Die "Loverboys" warben Freier mit Internet-Anzeigen an, organisierten die Termine und überwachten den Vollzug, wenn die Frauen heimlich in die eigene Tasche arbeiten wollten. Die Opfer "mussten rund um die Uhr verfügbar sein, um die Kunden zu bedienen", sagte Staatsanwältin Laibold am ersten Prozesstag. Sie hatten pro Tag sechs bis acht "Kunden". Die älteren Frauen schafften ohne Pause in angemieteten Wohnungen oder Hotels von Dortmund über Wuppertal bis Düsseldorf an. "Halbe Stunde 60 Euro, eine Stunde 120 Euro." 600 bis 1.000 Euro verdienten die Frauen am Tag - bis zu 14.000 Euro im Monat.

"Insgesamt über 100.000 Euro haben die Frauen den Angeklagten eingebracht", heißt es in der Anklageschrift. Den Frauen täuschten die Angeklagten vor, das Geld für sie zu sparen. Tatsächlich aber gaben die Männer das Geld umgehend für teure Leihwagen und die Ausstattung ihrer Shisha-Bar in Wuppertal aus, in der auch neue Opfer angeworben wurden.

Das Urteil in dem Fall wird für Ende September erwartet. Den beiden Hauptangeklagten drohen Haftstrafen von bis zu zehn Jahren. Vor Gericht jedoch machten sie keinen besorgten oder gar reumütigen Eindruck, wie RTL-Gerichtsreporter Jan Heikrodt im Video berichtet.

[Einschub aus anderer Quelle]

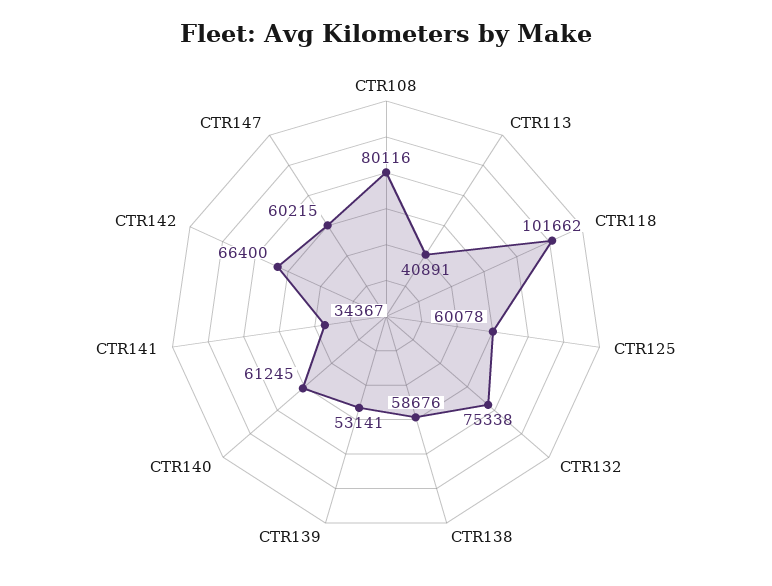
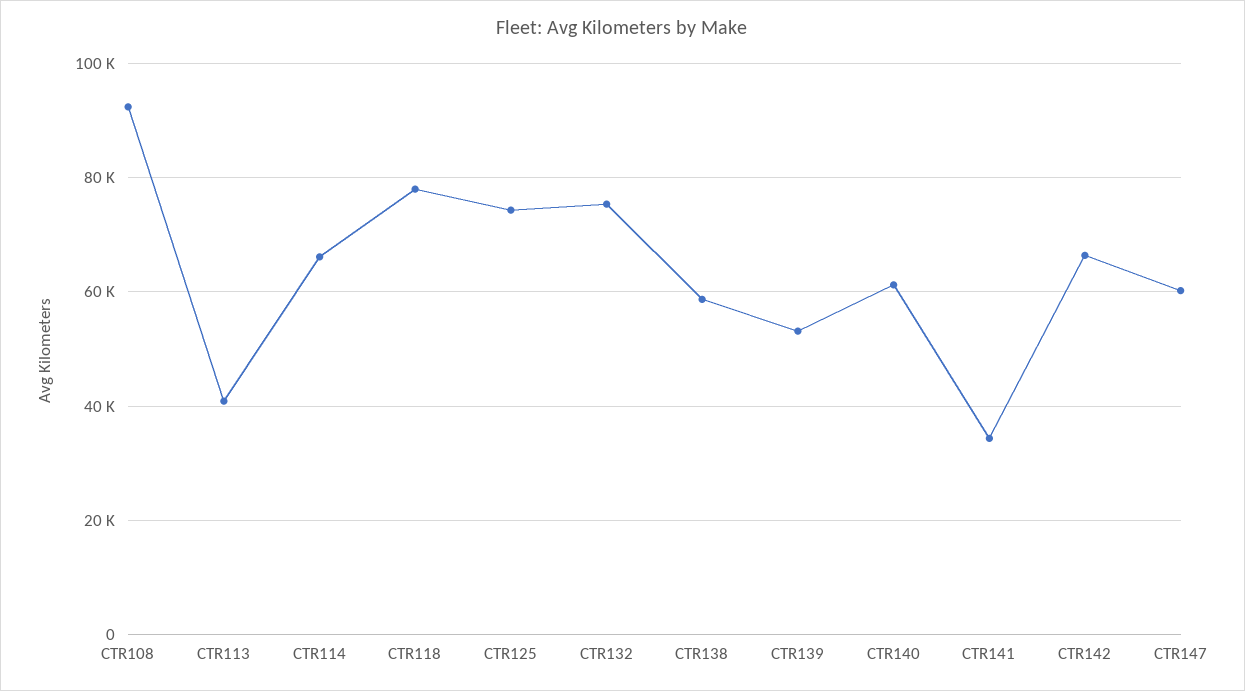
  {
-   "CTR108": 80116,
+   "CTR108": 92000,
    "CTR113": 40891,
-   "CTR118": 101662,
+   "CTR118": 78000,
-   "CTR125": 60078,
+   "CTR125": 74000,
    "CTR132": 75338,
    "CTR138": 58676,
    "CTR139": 53141,
    "CTR140": 61245,
    "CTR141": 34367,
    "CTR142": 66400,
-   "CTR147": 60215
+   "CTR147": 60215,
+   "CTR114": 66000
  }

Dunkelziffer bei "Loverboy"-Masche hoch

Im Juli war in Krefeld ein sogenannter Loverboy zu drei Jahren Haft verurteilt worden. Experten gehen von einer hohen Dunkelziffer in dem Bereich aus. Die "Loverboy"-Masche wird in keiner polizeilichen Kriminalstatistik gesondert aufgeführt. Die Opfer erstatten Experten zufolge oft aus Angst und Scham keine Anzeige. Elterninitiativen fordern verstärkt Aufklärung über die Masche bereits in den Schulen.